Work-from-home is one of the prime workplace debates lately and there exists a huge perception gap between employers and employees when it comes to implementing or not implementing a recognised work-from-home policy.
According to a survey of over 1,100 employees and almost 800 employers by TimesJobs, nearly 60 percent organizations in India do not have a formal work-from-home policy. Incidentally, 75 percent employers are not even comfortable with this idea, whereas 90 percent employees are keen on having such a policy at work.
“To survive in today’s competitive business world, companies need to transform from a ‘command and control culture’ to ‘empower and enhance’ value system. Organizations that are able to create a culture that nurtures agile, high-performance teams will thrive. Policies such as work-from-home and flexi-working create a culture of trust and communicate the company’s belief in its high-performance employees, which in turn attracts and retains top talent,” says Ramathreya Krishnamurthi, Business Head, TimesJobs.
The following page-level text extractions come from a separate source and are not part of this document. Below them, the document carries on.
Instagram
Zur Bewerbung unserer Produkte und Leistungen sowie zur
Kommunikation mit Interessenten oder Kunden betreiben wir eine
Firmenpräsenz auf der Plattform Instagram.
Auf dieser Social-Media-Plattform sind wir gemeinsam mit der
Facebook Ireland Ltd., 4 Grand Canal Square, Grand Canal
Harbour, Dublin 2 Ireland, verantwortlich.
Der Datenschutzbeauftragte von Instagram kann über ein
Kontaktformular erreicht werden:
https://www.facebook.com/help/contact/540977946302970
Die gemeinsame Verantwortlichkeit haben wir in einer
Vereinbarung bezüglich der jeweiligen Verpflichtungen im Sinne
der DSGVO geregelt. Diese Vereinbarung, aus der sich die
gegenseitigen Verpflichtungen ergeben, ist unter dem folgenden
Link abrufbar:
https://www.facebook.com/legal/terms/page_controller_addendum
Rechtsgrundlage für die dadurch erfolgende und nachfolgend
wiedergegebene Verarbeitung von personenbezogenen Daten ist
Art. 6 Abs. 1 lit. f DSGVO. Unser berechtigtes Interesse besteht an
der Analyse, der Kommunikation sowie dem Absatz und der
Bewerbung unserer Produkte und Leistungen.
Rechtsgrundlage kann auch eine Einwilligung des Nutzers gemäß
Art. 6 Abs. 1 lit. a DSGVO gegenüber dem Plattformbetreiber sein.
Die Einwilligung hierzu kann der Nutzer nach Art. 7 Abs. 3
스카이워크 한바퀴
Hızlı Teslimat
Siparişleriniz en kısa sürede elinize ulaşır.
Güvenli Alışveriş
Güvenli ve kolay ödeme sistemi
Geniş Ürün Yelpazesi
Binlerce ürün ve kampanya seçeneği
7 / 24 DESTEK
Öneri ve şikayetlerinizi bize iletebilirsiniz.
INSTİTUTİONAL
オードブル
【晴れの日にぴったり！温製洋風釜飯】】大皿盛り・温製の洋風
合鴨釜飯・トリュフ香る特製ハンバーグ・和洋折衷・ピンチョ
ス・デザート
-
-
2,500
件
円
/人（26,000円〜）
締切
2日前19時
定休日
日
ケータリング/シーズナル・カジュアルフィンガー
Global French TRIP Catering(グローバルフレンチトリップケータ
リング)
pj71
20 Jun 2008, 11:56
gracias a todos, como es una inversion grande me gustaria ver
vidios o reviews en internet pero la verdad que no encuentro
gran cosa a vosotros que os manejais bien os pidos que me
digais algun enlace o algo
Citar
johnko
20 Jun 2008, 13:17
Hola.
Productivity and Performance Mismatch
The TimesJobs study further revealed that 70 percent employers still believe that productivity gets hampered when employees work from home. Contrary to this, 44 percent employees feel that work-from-home helps boost productivity. Also, 80 percent organizations say no to work-from-home as they say that they have no tracking mechanisms to manage workforce who opt for it.
Risks outweigh Benefits
About 40 percent employers see lack of control as the biggest challenge of a work-from-home policy, reveals the TimesJobs survey. Resistance from top management in acceptance and implementation of work-from-home strategy is another big challenge cited by 30 percent surveyed organizations. Lack of employee interest for work-from-home options is stated as a deterrent by 5 percent employers.
Though, employers do believe that work-from-home has certain benefits. Nearly 40 percent see its biggest impact in boosting their employer brand, 30 percent see it as useful in curbing attrition and another 30 percent find it beneficial in improving employee productivity, which is further linked to organisational output and profitability.
Roles are not Suitable
Moreover, 25 percent employers believe that there are many jobs, which are not conducive to work-from-home arrangements and that is a hindrance in creating such a policy. Of these employers, 42 percent say work-from-home doesn’t work well in IT related areas of work, 40 percent say it is not practical for logistics, supply chain management and procurement roles and another 40 percent find it is not useful in customer service functions.
Nearly 35 percent employers feel work-from-home policy is unsuitable for those working in hospitality and related domains, another 35 percent say this for administrative profiles, 30 percent feel it doesn’t work well for engineering profile, 25 percent see it inappropriate for accounting and finance roles.
For 10 percent, work-from-home is useless for sales and business development roles, while 5 percent find it irrelevant for those working in entertainment, media and journalism segments.
Amid all these reservations about work-from-home, while 35 percent organizations are unsure of adopting any such policy in the near future, 40 percent employers say they already have a work-from-home policy, but they will modify it to suit the changing needs of employees. And 25 percent organisations plan to implement this policy in the near future.